Surah al-Bayyinah 98 ~ Tafsir Ibni ‘Arabi

Dari Buku:
Isyarat Ilahi
(Tafsir Juz ‘Amma Ibn ‘Arabi)
Oleh: Muhyiddin Ibn ‘Arabi

Penerjemah: Cecep Ramli Bihar Anwar
Penerbit: Iiman
Didistribusikan oleh: Mizan Media Utama (MMU)

الْبَيِّنَةُ

AL-BAYYINAH

Surah Ke-98: 8 ayat

بِسْمِ اللهِ الرَّحْمنِ الرَّحِيْمِ

Dengan menyebut nama Allah Yang Maha Pemurah lagi Maha Penyayang

 

لَمْ يَكُنِ الَّذِيْنَ كَفَرُوْا مِنْ أَهْلِ الْكِتَابِ وَ الْمُشْرِكِيْنَ مُنفَكِّيْنَ حَتَّى تَأْتِيَهُمُ الْبَيِّنَةُ

098:1. Orang-orang kafir yakni ahli kitab dan orang-orang musyrik (mengatakan bahwa mereka) tidak akan meninggalkan (agamanya) sebelum datang kepada mereka bukti yang nyata

Lam yakun-il-ladzīna kafarū min ahl-il-kitābi wal-musyrikīna munfakkīna ḥattā ta’tiyahum-ul-bayyinah (Orang-orang kafir yakni ahli kitab dan orang-orang musyrik [mengatakan bahwa mereka] tidak akan meninggalkan [agamanya] sebelum datang pada mereka bukti yang nyata – ayat 1). Orang-orang terhijab, baik terhijab dari agama dan jalan kebenaran, seperti ahli kitab, maupun terhijab dari kebenaran itu sendiri, seperti orang-orang musyrik, mereka tidak akan meninggalkan kesesatan yang mereka pegangi sehingga datang kepada mereka bukti nyata. Yakni, hujjah yang jelas yang mengantarkan pada kebenaran yang dicari.

- **Data yang Diberikan**:
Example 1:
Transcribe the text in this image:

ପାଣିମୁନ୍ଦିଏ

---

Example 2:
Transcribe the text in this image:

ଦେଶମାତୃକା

- **Isi Latihan**:
Perbarui seluruh bagian kutipan tafsir dari "098:1. Orang-orang kafir" sampai ke "kebenaran yang dicari." dengan mengganti "ahli kitab" menjadi "kaum Yahudi dan Nasrani". Daftar ini adalah bahan tersendiri yang terpisah dari kutipan tafsir.

- **Jawaban Latihan**:
098:1. Orang-orang kafir yakni kaum Yahudi dan Nasrani dan orang-orang musyrik (mengatakan bahwa mereka) tidak akan meninggalkan (agamanya) sebelum datang kepada mereka bukti yang nyata

Lam yakun-il-ladzīna kafarū min ahl-il-kitābi wal-musyrikīna munfakkīna ḥattā ta’tiyahum-ul-bayyinah (Orang-orang kafir yakni kaum Yahudi dan Nasrani dan orang-orang musyrik [mengatakan bahwa mereka] tidak akan meninggalkan [agamanya] sebelum datang pada mereka bukti yang nyata – ayat 1). Orang-orang terhijab, baik terhijab dari agama dan jalan kebenaran, seperti kaum Yahudi dan Nasrani, maupun terhijab dari kebenaran itu sendiri, seperti orang-orang musyrik, mereka tidak akan meninggalkan kesesatan yang mereka pegangi sehingga datang kepada mereka bukti nyata. Yakni, hujjah yang jelas yang mengantarkan pada kebenaran yang dicari.